Identification of protein changes in human spermatozoa throughout the cryopreservation process.

Abstract: Summary Cryoinjury is a consequence of cryopreservation and may have a negative impact on sperm quality regarding motility, morphology, and viability. This study was designed to identify potential proteomic changes in human sperm cells throughout the cryopreservation process.

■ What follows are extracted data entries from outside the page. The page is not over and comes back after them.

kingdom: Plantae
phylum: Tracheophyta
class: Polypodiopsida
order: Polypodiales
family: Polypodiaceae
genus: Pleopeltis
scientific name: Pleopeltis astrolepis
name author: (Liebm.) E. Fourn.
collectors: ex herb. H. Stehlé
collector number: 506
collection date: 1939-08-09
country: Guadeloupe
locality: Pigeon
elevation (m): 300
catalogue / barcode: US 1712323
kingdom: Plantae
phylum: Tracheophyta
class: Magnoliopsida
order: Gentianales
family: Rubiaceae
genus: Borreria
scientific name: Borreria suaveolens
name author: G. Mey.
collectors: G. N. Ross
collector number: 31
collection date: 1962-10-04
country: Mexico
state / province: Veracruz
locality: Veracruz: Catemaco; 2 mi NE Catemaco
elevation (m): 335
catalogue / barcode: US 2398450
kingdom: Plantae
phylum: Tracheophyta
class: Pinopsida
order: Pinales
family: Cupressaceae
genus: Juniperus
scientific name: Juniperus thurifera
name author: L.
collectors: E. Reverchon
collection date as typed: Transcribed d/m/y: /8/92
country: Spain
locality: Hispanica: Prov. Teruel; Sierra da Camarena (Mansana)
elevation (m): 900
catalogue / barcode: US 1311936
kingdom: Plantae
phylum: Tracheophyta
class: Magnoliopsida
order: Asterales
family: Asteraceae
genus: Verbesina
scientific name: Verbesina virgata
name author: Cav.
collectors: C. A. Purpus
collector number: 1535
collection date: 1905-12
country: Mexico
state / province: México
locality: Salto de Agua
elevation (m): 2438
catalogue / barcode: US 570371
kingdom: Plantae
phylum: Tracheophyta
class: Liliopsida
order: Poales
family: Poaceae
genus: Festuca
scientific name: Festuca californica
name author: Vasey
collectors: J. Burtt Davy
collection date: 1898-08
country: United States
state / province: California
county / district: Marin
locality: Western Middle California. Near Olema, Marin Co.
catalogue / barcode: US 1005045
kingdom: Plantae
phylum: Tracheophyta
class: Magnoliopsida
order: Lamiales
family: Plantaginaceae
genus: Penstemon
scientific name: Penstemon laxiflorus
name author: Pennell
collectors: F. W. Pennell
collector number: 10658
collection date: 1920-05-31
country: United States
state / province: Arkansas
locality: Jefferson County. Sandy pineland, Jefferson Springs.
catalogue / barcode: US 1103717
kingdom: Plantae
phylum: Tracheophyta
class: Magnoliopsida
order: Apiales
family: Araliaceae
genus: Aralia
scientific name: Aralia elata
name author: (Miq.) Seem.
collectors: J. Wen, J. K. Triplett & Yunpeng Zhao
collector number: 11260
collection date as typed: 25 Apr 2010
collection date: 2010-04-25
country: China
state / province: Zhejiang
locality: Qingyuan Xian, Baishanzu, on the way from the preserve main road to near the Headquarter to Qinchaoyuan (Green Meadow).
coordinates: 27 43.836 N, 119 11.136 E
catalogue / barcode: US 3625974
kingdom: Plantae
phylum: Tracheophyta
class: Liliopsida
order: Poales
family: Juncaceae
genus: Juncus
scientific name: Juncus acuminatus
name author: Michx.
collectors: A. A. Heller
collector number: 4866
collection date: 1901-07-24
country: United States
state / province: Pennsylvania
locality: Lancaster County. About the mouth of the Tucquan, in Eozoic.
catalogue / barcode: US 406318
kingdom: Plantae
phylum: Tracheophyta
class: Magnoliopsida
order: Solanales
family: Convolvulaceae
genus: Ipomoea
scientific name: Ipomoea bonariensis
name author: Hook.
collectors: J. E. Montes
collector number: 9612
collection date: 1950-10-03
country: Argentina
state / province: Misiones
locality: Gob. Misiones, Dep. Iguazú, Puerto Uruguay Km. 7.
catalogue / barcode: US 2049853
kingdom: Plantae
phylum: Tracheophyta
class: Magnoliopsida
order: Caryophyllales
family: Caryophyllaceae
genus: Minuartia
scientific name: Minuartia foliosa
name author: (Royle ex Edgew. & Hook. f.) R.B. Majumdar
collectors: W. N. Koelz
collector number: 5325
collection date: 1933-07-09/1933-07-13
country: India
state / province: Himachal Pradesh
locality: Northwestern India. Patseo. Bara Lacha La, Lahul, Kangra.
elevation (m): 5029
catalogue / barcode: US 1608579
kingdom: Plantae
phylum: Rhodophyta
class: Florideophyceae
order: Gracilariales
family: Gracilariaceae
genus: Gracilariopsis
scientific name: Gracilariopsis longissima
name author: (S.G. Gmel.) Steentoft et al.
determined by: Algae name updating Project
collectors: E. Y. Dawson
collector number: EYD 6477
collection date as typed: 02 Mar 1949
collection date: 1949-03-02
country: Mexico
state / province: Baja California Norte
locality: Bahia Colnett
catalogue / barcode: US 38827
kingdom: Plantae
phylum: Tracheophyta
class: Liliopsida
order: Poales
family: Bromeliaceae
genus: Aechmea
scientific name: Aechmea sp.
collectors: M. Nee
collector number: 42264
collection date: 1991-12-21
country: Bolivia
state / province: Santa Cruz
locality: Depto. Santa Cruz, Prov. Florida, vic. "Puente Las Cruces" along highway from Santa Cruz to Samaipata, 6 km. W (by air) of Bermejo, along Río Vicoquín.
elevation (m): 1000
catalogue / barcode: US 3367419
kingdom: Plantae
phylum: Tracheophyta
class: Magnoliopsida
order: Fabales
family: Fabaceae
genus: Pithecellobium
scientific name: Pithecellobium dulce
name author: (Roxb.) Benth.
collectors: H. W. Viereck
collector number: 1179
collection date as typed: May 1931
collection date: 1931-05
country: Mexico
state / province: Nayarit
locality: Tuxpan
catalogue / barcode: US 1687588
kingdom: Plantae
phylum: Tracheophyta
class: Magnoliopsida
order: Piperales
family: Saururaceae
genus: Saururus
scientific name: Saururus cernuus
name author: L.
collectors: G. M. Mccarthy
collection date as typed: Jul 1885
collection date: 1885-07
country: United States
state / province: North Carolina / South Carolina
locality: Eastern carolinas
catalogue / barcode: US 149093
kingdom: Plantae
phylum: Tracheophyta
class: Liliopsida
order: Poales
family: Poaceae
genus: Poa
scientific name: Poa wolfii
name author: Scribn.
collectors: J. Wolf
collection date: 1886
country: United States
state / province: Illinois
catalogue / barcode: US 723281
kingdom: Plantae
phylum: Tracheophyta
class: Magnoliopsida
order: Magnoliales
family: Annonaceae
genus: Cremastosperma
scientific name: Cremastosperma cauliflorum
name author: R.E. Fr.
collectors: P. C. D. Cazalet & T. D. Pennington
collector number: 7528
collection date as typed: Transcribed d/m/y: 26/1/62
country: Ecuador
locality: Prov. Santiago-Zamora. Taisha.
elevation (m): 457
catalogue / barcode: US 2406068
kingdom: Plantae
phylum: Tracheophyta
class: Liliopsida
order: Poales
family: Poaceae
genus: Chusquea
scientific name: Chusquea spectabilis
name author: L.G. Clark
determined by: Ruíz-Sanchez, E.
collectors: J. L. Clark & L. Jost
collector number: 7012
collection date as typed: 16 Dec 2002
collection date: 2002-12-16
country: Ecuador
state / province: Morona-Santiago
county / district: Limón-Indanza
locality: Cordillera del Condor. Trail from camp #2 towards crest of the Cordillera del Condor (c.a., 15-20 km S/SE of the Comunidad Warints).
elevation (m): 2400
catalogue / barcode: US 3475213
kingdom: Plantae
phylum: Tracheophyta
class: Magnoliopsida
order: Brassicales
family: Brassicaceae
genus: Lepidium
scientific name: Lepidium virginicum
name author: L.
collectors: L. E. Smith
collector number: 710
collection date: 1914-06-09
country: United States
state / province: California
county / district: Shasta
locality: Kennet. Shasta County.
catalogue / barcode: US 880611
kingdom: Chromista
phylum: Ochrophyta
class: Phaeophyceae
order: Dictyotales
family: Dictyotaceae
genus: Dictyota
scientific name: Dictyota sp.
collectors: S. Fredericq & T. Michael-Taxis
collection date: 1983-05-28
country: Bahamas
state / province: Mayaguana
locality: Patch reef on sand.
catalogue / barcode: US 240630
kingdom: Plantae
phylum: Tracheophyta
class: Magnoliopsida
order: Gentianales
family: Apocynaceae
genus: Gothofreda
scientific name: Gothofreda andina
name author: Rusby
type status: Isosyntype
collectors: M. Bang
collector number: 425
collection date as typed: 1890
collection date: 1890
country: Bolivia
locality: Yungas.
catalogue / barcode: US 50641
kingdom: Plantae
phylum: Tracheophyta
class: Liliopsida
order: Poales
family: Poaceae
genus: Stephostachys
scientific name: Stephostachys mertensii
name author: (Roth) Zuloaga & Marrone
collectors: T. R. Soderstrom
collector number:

Comparisons made within this study included the detection of the sperm proteomic changes induced by incubation of the sperm cells with a protein-free cryoprotectant (with and without CryoSperm), and the proteomic changes induced by freezing, thawing, and subsequent after-thawing incubation at two different temperatures (0 °C vs. 23 °C). Tandem Mass Tag (TMT) peptide labeling coupled with LC-MS/MS was used for protein quantification. LC-MS/MS resulted in the identification of 769 quantifiable proteins. The abundance of 105 proteins was altered upon CryoSperm incubation. Freezing and thawing also induced substantial protein changes. However, fewer changes were observed when semen was thawed and then maintained after-thawing at approximately 0 °C than when it was maintained after-thawing at 23 °C, with 60 and 99 differential proteins detected, respectively, as compared to unfrozen semen incubated in CryoSperm. Collectively, these differences indicate that substantial changes occur in the sperm proteome at every stage of the cryopreservation process which may ultimately impair the sperm fertilizing capability. This is the first study to compare protein levels in fresh and cryopreserved semen using the TMT technology coupled to LC-MS/MS.